Educar a un niño no es enseñarle algo que no sabía, sino hacer de él alguien que no existía.

John Ruskin, crítico de arte inglés.

Una mujer ocupa el centro de la imagen. De piel morena y cabello oscuro, se distingue entre quienes la rodean por su actitud y la forma de homenajear el universo de conocimientos insertos en el libro que sostiene entre sus manos.

El espectáculo es llamativo y no deja nada a la imaginación: las miradas embelesadas y a veces sorprendidas de quienes la escuchan, responden a la importancia de lo que ella relata y, aunque llama la atención lo heterogéneo del grupo integrado por niños, un anciano y hombres y mujeres jóvenes que parecen campesinos y un obrero con su ropa de trabajo, todos se unen en torno al significativo mensaje que la mujer trasmite.

El montañoso y seco paraje donde se desarrolla la escena pudiera parecer sombrío, si no fuera la presencia de un imponente custodio armado y las actividades de construcción y agrícolas que ocupan a los personajes que rodean a quienes se congregan en torno al libro.

Realizado por Diego Rivera en 1923 para el edificio de la Secretaría de Educación Pública, el mural titulado “La maestra rural” habla de la génesis de la educación en México pues representa las “Misiones culturales”, piedra angular en el proyecto educativo de José Vasconcelos y el más claro ejemplo de su afán por llevar la educación a cada rincón del país, enviando libros, maestros y maestras a las comunidades rurales más alejadas de la “modernidad”.

El arte es profético, de ahí que resulte fascinante -y más en estos tiempos de lucha por la equidad de género y el enorme descontento que sentimos a causa del desprecio hacia las mujeres y una sociedad que naturaliza once feminicidios cada día- que Rivera le haga justicia a la figura de la maestra al exaltar su vocación femenina, como la única fuerza capaz de unir generaciones con su inspiradora promesa de movilidad social.

Me impacta así mismo que, si bien glorifica la entrega incondicional de una educadora que no requiere de pizarrón ni de un salón de clases para educar, Rivera incluya al revolucionario a caballo, puesto ahí para vigilar que el cambio efectivamente se concrete y que el derecho a la educación prevalezca con la construcción de escuelas donde antes había pulquerías. Con esto el pintor aclara que la obra formaba parte de un encargo oficial y que él debía apegarse a las condiciones del poder.  
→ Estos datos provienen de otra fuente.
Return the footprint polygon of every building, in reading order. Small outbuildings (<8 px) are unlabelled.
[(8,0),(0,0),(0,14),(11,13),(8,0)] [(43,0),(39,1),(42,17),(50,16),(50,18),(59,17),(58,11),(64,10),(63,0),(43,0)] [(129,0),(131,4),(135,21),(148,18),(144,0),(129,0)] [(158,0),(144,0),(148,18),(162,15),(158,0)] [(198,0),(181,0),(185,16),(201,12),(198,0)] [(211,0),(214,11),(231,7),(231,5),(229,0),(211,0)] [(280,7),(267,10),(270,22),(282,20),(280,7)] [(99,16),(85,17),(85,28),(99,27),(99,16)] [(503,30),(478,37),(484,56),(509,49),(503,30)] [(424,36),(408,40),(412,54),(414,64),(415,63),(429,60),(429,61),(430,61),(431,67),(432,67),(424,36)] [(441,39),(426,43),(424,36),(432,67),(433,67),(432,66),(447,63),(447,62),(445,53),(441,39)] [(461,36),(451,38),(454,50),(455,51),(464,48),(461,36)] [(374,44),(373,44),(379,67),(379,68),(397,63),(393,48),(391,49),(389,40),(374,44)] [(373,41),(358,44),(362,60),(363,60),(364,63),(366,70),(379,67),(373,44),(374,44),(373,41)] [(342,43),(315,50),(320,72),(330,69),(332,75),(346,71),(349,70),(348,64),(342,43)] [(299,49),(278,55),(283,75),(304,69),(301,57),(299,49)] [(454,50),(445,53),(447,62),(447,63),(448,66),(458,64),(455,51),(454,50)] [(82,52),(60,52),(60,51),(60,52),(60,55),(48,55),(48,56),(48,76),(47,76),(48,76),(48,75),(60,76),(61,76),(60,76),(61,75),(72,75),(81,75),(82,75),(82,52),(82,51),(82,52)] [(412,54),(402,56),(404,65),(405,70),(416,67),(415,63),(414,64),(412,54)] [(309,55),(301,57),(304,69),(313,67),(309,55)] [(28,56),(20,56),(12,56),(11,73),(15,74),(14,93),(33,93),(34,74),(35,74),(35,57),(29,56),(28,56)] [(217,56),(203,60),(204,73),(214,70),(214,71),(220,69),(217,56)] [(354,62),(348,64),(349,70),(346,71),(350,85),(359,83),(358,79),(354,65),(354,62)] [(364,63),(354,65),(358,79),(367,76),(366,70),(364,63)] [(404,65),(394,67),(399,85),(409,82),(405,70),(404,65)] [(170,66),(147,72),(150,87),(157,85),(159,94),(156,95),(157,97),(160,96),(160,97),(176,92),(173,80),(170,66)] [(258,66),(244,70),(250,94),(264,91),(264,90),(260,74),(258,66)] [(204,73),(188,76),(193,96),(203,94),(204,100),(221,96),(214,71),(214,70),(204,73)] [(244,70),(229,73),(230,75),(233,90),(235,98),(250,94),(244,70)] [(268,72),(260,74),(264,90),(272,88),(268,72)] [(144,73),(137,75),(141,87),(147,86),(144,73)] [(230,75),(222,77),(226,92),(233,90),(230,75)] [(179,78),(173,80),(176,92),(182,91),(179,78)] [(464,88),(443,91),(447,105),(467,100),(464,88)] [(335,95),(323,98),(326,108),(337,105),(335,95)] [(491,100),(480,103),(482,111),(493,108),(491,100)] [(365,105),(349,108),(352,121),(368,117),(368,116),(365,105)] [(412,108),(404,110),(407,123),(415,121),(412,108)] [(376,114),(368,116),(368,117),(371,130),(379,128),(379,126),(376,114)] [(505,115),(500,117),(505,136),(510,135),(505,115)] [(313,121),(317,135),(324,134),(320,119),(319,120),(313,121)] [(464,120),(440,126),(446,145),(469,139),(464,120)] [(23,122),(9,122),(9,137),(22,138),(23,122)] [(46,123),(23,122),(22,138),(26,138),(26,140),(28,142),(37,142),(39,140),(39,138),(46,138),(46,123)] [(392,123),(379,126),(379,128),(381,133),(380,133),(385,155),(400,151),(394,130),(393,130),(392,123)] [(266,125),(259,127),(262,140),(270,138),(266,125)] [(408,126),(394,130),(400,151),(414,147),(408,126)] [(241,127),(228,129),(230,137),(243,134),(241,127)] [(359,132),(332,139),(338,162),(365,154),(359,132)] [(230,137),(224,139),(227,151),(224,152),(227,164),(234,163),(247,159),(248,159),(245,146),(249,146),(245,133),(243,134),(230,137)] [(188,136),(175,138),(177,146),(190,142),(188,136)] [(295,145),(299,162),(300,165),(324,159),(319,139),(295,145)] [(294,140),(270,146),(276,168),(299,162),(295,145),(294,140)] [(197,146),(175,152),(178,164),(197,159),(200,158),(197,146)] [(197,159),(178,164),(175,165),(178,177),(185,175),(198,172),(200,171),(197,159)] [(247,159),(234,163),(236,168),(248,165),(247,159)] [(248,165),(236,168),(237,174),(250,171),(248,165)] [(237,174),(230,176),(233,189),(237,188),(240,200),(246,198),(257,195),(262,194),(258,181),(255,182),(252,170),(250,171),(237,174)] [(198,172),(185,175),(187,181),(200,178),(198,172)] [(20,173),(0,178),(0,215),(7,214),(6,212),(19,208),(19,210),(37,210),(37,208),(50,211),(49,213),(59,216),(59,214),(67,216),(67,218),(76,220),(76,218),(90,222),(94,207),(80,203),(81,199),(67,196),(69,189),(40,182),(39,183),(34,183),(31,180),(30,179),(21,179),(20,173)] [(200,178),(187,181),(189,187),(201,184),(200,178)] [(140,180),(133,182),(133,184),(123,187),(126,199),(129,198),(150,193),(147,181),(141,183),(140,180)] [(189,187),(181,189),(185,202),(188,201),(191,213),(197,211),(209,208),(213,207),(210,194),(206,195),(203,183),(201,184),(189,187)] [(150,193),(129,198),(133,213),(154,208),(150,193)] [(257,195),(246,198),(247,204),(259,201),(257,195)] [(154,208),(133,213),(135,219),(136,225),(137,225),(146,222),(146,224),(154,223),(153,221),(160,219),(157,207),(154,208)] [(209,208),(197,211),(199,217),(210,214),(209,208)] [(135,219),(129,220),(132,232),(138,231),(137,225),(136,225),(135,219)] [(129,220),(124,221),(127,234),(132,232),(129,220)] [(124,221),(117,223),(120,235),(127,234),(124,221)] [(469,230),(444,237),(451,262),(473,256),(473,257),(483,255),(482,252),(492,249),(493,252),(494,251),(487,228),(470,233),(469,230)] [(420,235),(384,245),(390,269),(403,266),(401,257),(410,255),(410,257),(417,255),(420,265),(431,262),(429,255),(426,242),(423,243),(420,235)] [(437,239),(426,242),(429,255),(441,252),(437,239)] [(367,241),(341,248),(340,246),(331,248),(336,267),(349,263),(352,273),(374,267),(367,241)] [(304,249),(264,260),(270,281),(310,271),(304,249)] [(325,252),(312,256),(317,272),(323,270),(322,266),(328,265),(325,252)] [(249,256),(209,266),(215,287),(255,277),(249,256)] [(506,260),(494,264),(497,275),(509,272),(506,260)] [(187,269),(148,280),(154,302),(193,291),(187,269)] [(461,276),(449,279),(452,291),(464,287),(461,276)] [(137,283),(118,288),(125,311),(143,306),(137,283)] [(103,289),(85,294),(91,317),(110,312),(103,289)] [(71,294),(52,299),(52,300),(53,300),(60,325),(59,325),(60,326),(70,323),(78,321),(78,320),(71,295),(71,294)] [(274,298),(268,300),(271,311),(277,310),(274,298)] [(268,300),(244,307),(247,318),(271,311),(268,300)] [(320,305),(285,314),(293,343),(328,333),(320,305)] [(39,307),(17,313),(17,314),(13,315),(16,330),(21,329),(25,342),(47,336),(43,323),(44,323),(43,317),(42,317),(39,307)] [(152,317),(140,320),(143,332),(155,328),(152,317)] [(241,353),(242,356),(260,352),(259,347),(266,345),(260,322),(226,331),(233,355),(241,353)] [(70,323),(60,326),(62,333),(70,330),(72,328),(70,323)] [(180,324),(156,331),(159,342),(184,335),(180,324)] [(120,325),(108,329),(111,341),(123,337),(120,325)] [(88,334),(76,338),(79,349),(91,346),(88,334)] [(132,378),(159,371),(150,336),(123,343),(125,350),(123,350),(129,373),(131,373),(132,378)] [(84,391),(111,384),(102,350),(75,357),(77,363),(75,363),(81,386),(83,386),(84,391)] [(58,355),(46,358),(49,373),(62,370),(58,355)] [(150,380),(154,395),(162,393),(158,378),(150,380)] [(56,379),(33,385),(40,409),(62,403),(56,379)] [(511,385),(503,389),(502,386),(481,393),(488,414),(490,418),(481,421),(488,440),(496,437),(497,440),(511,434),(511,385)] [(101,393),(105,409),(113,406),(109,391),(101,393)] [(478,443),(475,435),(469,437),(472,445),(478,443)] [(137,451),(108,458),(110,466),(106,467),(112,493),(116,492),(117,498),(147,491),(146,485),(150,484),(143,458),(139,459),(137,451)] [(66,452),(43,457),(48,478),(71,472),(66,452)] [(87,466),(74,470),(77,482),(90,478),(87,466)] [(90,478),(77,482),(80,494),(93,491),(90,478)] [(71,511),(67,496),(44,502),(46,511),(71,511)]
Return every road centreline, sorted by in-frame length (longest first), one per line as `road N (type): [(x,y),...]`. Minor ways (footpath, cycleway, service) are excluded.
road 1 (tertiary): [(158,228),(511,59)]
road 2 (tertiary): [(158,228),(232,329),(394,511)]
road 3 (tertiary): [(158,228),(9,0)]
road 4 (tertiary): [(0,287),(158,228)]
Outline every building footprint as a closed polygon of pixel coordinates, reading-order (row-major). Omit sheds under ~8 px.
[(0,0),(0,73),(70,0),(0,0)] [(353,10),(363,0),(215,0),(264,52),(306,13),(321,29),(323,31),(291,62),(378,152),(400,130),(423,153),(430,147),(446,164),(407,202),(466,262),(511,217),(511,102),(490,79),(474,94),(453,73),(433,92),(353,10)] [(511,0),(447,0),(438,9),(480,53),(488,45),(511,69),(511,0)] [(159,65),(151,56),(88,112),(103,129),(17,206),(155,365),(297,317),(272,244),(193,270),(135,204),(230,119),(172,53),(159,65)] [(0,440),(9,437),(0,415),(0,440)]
Hoy evoco a mis maestros en honor a la maestra rural y su legado. A algunos les agradezco el rigor, a otros, la cercanía y a todos, el haberse tomado un tiempo en la transformación de mi conciencia. Y es que el enseña, marca y determina el camino de otros. 

Mi gratitud está llena de nostalgia, pues aunque no me beneficié de la romántica vocación de las maestras rurales, ni del sueño de Vasconcelos y me eduqué en el México de la posmodernidad, mi preparación no tuvo nada que ver con la que han recibido nuestros niños en la última década, resultado de un magisterio dividido y lastimado por una dirigencia y un Estado que no logran ponerse de acuerdo.

Mi nostalgia también se hermana con el sufrimiento de los maestros en estos últimos tres años de pandemia y mi admiración y reconocimiento por sus renuncias, por que lejos del sacrificio de recorrer el país como lo hacían los educadores de la posrevolución, nuestros maestros tuvieron que abandonar el poder y los efectos de la presencia a favor de la educación a distancia y la competencia dispareja y desleal de las pantallas, más cercanas a las redes sociales que a las clases. 

A diferencia de las respetadas maestras rurales, los maestros de hoy viven el desafío de recuperar su lugar de mediadores, ejemplos y emblemas en un contexto de deserción escolar que ya no sorprende y que tomará años revertir.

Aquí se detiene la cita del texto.